Tam böyle bir devrede, iki yıl sürecek askere gitmem, benîm için değil, ama Türk film dünyası için büyük bir kayıptır. Ama, bu yaz, hayatımın yeni bir dönemine girecek ve askere kendim müracaat edip gidecektim. Askerlik borcumu, çok kişiden iyi bilirim. Ben, beni yetiştirenlere borçlu kalmam. Buradaki film biter bitmez Sivas'a gideceğim. Askerliğim orada başlayacak. Nebahat mi? Zaten Taksim'deki evi boşaltmıştık. O İstanbul'a gider gitmez bir ev satın alacak. Oraya yerleşecek. Artık kira evlerinde yaşamaya paydos... Adana'da iki - üç ay kalıp birkaç film yapacaktım. Ama, birinci filmi bitirince ben askere, Nebahat İstanbul'a gidecek. Annemle birlikte oturacak.»

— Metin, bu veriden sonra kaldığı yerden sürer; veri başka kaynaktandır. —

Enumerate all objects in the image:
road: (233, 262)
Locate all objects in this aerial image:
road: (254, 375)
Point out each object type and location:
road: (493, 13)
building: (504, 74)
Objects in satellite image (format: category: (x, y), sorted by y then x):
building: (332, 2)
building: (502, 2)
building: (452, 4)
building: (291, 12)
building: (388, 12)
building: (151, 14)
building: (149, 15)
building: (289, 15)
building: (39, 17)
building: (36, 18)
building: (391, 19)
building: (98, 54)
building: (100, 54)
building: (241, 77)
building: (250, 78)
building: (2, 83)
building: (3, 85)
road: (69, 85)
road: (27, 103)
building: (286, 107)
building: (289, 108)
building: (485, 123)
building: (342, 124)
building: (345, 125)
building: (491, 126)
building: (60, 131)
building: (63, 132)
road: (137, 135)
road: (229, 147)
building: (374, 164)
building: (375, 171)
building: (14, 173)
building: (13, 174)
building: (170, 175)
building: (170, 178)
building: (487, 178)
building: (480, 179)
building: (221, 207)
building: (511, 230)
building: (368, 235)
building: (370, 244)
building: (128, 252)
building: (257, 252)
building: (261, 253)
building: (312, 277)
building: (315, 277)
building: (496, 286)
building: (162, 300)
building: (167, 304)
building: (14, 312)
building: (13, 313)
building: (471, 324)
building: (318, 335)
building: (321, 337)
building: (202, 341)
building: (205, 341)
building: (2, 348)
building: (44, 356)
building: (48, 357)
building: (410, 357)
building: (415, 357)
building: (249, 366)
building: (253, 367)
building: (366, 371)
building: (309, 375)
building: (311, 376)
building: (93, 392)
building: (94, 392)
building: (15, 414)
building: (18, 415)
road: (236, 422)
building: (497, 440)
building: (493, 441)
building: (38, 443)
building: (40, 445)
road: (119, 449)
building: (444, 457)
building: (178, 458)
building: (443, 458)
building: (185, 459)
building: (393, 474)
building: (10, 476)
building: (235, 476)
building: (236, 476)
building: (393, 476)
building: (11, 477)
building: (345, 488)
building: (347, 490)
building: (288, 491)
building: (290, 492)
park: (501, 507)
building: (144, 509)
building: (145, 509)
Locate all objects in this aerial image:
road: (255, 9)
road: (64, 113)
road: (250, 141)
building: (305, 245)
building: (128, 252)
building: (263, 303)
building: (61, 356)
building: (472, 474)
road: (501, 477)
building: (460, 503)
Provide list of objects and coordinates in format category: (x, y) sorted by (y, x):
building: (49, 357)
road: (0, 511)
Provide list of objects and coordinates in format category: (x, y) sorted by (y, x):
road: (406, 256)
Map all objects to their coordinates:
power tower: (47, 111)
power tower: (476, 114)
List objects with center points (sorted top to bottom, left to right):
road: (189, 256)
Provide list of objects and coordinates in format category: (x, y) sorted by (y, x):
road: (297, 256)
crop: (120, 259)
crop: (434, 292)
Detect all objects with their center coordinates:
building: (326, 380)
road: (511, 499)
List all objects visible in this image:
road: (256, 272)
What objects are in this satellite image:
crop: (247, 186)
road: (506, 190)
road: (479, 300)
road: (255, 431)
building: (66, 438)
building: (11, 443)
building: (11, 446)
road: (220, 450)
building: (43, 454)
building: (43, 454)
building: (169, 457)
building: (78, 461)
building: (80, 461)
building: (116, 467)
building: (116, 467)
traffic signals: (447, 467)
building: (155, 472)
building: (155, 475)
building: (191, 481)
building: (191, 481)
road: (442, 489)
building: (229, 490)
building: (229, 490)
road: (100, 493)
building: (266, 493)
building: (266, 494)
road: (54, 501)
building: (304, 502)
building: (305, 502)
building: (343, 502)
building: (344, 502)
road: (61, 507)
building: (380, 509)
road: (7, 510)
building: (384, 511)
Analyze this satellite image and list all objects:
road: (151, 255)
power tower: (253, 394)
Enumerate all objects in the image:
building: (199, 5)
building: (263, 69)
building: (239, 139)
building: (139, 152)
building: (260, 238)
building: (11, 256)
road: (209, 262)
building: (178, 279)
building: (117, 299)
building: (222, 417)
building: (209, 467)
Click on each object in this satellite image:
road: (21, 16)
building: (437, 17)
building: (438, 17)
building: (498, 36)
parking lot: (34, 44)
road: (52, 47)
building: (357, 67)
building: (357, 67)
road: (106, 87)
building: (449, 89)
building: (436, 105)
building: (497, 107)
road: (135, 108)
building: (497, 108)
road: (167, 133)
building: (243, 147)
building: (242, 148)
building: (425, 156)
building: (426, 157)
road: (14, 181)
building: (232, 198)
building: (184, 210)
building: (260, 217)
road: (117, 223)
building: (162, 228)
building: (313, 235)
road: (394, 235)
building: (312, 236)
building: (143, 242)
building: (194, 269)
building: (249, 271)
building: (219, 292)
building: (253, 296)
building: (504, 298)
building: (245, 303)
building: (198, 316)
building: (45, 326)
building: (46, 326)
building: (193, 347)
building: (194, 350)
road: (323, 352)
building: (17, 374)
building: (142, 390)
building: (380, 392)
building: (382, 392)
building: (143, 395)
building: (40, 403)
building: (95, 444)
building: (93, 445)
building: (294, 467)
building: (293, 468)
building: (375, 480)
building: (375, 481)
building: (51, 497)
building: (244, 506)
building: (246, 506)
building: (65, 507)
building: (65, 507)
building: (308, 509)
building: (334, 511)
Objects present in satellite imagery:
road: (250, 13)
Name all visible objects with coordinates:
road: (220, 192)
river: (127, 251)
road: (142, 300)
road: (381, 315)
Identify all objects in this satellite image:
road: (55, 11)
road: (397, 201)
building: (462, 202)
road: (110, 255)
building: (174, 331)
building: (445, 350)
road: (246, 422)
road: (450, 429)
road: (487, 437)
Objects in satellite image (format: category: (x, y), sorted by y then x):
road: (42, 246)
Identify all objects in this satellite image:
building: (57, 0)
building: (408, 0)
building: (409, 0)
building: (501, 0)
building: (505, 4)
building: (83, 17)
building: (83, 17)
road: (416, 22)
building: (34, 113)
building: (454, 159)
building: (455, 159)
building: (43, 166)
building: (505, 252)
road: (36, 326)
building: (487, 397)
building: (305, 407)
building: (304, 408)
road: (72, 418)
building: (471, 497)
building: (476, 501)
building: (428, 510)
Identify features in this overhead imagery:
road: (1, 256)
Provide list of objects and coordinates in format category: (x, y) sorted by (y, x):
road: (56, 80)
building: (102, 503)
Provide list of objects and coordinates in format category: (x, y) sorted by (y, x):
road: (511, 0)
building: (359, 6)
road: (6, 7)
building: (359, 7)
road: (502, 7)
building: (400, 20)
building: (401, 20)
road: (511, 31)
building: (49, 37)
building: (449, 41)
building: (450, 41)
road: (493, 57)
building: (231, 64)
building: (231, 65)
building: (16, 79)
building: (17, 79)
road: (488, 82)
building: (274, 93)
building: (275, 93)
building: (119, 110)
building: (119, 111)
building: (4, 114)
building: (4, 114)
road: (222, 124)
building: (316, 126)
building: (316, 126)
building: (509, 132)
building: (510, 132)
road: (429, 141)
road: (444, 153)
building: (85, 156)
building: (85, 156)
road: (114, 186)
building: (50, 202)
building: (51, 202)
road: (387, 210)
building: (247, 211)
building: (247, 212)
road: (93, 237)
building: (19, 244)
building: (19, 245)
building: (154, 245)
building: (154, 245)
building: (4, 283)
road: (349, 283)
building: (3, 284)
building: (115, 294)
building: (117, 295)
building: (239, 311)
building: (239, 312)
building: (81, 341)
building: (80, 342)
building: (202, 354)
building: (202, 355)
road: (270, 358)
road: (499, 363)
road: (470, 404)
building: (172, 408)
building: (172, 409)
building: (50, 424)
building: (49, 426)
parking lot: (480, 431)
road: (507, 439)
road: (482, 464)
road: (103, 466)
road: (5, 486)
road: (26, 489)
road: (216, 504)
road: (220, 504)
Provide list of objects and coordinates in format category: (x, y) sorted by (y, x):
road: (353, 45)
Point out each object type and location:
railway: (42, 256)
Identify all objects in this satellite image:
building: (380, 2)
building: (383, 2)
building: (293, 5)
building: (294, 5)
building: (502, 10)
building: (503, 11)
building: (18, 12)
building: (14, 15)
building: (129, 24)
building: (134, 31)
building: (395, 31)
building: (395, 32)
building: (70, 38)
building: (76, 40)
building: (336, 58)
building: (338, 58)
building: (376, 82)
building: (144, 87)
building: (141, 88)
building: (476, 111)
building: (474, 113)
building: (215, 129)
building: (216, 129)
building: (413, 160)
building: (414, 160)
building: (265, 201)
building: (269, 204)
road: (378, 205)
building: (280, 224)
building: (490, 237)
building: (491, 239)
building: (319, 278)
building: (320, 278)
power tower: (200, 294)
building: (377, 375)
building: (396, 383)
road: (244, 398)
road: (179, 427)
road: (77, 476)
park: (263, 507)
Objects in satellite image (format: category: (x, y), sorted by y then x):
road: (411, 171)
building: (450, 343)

Yılmaz Güney, bize bunları anlattıktan sonra kameranın başına döndü:
- «Kusura bakmayın, filmi çabuk bitirmek şart oldu» dedi. «Pire Nuri» filminin baş oyuncusu, senaristi, rejisörü ve prodüktörü olan Yılmaz Güney, filmde gene kötüleri cezalandıran bir halk kahramanı rolünü oynuyor. Gene eline tabanca alıyor; bıçaklı, tabancalı hırsızları, katilleri, kötü adamları öldürüyor. Karataş Plajında böyle bir sahne çektikten sonra şehre döndüler. Gece yarısından sonra, saat 3'te İstanbul Pavyonu önünde çalışırken, film setinde sahici bir kavga çıktı. Filmin çekimini seyre gelenlerle film işçileri arasında bıçaklı, yumruklu kavgayı filme çekemediler. Ama, İstanbul'dan gelen filmcilerden Cumali Leventoğlu ile Fethi Türksever, bıçakla yaralı olarak hastaneye kaldırıldılar! Polis olaya el koydu, ama elebaşıları bulamadı. Davacı olarak Yılmaz Güney ve arkadaşlarının ifadesini aldı.
17 ocak çarşamba günü Merkez Komutanlığı'na tutuklanıp getirilen Yılmaz Güney, şubat ayı girdiği halde burada çalışıyor. Bir an önce filmini tamamlamaya çalışıyor.
Sözün kısası, Yılmaz Güney'in sinema hayatında eski defter kapandı ve yeni bir defter — yazılmak üzere — açıldı, açıldı.